The results were presented during a poster session here at the American Academy of Allergy, Asthma and Immunology 2016 Annual Meeting, and were published online simultaneously in the New England Journal of Medicine.

In the early 1990s, studies suggested an association between the risk for death or near-fatal asthma and short-acting beta agonists. However, they also suggested that the need for large volumes of these drugs was a marker for uncontrolled asthma, perhaps explaining the negative outcomes.

But two large clinical trials — SNS and SMART — showed an association between the regular use of the long-acting beta agonist salmeterol and the risk for death or near-fatal asthma. These studies were conducted before inhaled corticosteroids entered routine use in asthma care, and were therefore not designed to address whether the concurrent use of inhaled glucocorticoids alters risk, Dr Stempel and his colleagues explain.

After these study results were released, combination medications containing long-acting beta agonists were required by the US Food and Drug Administration (FDA) to carry black-box labeling, and the manufacturers were required to review their study data.

AUSTRI is one of a series of studies being carried out by Merck, AstraZeneca, and Novartis in accordance with a 2010 FDA mandate to conduct safety studies. All have similar designs, Dr Stempel reported, but AUSTRI is the first to be published or presented at a scientific conference.


AUSTRI involved 11,679 people 12 years and older with a history of severe asthma exacerbation in the previous year, but no episodes in the previous month.

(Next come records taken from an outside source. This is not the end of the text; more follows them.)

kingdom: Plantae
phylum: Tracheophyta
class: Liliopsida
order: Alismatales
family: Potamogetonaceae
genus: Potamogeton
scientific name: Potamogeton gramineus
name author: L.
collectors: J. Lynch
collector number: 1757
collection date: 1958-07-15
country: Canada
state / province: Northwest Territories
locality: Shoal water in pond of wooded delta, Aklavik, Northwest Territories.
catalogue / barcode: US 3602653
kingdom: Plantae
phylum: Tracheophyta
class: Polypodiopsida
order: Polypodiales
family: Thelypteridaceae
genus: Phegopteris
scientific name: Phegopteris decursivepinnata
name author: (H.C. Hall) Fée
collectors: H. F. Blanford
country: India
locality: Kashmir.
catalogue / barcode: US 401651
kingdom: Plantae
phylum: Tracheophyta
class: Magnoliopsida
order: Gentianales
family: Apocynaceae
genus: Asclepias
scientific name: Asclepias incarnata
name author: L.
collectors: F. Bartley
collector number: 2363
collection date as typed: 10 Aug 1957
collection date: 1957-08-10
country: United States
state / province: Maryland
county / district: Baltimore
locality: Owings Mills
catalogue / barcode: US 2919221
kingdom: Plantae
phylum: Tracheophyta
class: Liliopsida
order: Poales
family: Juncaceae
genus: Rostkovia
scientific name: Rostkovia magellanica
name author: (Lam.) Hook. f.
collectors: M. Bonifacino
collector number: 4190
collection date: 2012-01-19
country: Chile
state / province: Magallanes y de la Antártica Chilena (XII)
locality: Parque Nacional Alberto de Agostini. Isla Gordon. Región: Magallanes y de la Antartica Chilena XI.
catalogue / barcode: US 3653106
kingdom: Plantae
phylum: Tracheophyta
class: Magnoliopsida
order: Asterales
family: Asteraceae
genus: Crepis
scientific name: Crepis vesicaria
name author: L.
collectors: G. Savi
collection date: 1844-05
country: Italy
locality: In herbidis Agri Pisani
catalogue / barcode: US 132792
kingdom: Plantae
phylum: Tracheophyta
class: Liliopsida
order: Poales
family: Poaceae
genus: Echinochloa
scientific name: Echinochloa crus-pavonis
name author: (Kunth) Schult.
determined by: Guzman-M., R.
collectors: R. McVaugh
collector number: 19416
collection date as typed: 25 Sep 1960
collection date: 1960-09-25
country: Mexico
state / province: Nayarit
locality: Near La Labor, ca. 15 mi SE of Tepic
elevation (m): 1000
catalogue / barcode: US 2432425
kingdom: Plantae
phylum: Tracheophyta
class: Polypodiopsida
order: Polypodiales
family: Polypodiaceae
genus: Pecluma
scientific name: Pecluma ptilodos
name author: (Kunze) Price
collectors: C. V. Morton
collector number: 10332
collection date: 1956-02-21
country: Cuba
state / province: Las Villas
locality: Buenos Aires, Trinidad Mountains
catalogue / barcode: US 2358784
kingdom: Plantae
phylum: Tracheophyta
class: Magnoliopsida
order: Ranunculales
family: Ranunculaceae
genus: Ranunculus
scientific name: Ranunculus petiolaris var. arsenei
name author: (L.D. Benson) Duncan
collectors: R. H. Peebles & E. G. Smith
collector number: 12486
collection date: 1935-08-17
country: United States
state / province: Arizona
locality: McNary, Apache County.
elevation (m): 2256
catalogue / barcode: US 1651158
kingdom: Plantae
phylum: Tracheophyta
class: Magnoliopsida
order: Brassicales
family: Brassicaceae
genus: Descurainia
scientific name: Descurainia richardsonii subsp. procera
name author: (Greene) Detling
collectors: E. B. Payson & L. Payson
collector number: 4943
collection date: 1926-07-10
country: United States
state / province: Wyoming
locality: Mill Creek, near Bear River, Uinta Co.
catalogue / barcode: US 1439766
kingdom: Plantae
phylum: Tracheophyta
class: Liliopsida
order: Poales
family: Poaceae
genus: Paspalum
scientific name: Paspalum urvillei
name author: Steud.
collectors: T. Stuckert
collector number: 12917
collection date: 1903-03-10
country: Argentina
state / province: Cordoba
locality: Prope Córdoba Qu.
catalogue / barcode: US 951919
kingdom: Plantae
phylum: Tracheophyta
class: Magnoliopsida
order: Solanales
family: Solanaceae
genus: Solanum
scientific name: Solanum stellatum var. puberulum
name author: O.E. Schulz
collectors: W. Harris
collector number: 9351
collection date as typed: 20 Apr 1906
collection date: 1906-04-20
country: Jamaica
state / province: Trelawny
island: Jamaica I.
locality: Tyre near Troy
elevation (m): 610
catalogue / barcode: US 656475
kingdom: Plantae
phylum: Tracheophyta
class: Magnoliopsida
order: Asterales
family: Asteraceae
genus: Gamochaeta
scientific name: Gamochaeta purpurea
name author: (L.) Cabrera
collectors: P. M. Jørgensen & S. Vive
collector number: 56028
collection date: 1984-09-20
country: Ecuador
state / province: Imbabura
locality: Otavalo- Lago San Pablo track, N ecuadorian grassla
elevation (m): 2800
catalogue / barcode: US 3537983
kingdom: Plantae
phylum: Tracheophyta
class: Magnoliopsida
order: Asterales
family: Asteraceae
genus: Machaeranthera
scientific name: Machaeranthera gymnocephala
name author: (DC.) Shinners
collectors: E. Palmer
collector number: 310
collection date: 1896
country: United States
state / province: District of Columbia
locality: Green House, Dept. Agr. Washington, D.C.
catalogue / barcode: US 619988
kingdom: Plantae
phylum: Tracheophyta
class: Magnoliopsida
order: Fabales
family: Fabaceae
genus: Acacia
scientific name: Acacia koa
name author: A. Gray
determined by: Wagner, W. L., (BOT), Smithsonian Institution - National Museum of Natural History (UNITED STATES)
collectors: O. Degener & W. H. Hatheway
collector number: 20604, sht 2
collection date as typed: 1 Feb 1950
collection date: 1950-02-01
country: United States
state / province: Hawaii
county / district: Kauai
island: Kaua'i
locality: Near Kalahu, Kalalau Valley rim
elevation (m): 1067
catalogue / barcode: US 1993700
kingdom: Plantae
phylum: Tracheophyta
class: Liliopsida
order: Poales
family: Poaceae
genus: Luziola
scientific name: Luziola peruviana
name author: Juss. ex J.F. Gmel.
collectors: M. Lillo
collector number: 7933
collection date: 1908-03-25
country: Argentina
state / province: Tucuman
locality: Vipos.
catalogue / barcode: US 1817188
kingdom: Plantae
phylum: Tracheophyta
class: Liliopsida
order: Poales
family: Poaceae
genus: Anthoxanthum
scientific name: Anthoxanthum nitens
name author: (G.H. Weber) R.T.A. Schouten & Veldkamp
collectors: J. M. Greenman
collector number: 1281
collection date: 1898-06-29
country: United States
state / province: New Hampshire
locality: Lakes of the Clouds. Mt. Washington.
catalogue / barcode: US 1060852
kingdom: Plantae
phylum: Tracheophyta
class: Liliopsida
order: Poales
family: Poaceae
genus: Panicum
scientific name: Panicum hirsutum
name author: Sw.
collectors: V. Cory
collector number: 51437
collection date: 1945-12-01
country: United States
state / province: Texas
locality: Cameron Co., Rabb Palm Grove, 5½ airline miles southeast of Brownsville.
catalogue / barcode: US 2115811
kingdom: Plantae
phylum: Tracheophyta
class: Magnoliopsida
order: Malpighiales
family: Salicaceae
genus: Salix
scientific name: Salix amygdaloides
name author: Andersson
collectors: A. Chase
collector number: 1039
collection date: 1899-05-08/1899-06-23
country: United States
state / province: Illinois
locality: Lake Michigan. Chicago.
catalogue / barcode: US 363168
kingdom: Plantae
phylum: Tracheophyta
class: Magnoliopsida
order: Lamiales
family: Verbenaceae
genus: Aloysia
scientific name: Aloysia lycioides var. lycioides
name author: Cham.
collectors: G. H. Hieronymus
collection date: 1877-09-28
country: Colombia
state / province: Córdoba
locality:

About half the patients were randomized to the combination of fluticasone plus salmeterol for 26 weeks, and about half were randomized to fluticasone monotherapy.

Sixty-seven study participants experienced 74 serious asthma-related events during the study period; 34 patients experienced 36 events in the combination group and 33 patients experienced 38 events in the monotherapy group.

The hazard ratio for a serious asthma-related event in the combination group was 1.03 (95% confidence interval [CI], 0.64 - 1.66). Results showed that the combination is noninferior to the monotherapy (P = .003).

The risk for severe asthma exacerbation was 21% lower in the combination group than in the monotherapy group (hazard ratio, 0.79; 95% CI, 0.70 - 0.89; P < .001).

The results are encouraging, said Jonathan Matz, MD, an allergist and immunologist in private practice in Baltimore, who is participating in a similar trial being run by Merck.

"My impression is that the current black-box warning is probably not warranted. The combination drug seems to be safe," he told Medscape Medical News.

Still, Dr Matz emphasized the need to wait until all the trials are complete before drawing a definitive conclusion. "I don't think anybody is surprised. Still, it's a black-box warning. When all of the trials come in, if they all say the same thing, then it will have serious weight."

Lingering Doubts

But questions remain about the AUSTRI study population; patients with life-threatening or unstable asthma were excluded.

Those are the patients most likely to experience severe adverse effects, Fernando Martinez, MD, director of the Arizona Respiratory Center in Tucson, writes in an editorial accompanying the published study.

The decision to exclude these patients is understandable, according to Stanley Szefler, MD, professor of pediatrics at the University of Colorado Denver School of Medicine, who moderated an earlier session in which the results were discussed.

Patients with severe disease could have a different phenotype, and institutional review boards might object to their inclusion because of fears about undertreatment. Nevertheless, the exclusion might have robbed the study of a home run, he said.

"In some ways, it is reassuring, but in other ways, it leaves a lingering question," Dr Szefler told Medscape Medical News.

This study was funded by GlaxoSmithKline. Dr Stempel is an employee of GlaxoSmithKline. Dr Matz is participating in a clinical trial supported by Merck. Dr Martinez reports receiving grant support from the National Institutes of Health and Johnson & Johnson. Dr Szefler has served on advisory panels and conducted clinical research for GlaxoSmithKline.

American Academy of Allergy, Asthma and Immunology (AAAAI) 2016 Annual Meeting: Abstract L3. Presented March 6, 2016.